• [Records excerpted from a collection]
########
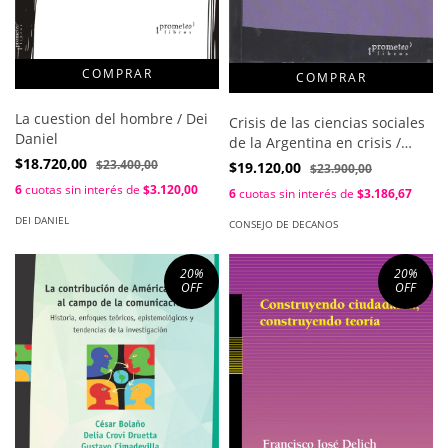
La cuestion del hombre / Dei
Crisis de las ciencias sociales
Daniel
de la Argentina en crisis /
Consejo De Decanos
$18.720,00
$23.400,00
$19.120,00
$23.900,00
6
cuotas sin interés de
$3.120,00
6
cuotas sin interés de
$3.186,67
DEI DANIEL
CONSEJO DE DECANOS
20
%
20
%
OFF
OFF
########
• [PROMPT] Each entry above must be set down word for word; none of its pictures belong in the copy.

• [ANSWER FOR THE TASK]
La cuestion del hombre / Dei
Crisis de las ciencias sociales
Daniel
de la Argentina en crisis /
Consejo De Decanos
$18.720,00
$23.400,00
$19.120,00
$23.900,00
6
cuotas sin interés de
$3.120,00
6
cuotas sin interés de
$3.186,67
DEI DANIEL
CONSEJO DE DECANOS
20
%
20
%
OFF
OFF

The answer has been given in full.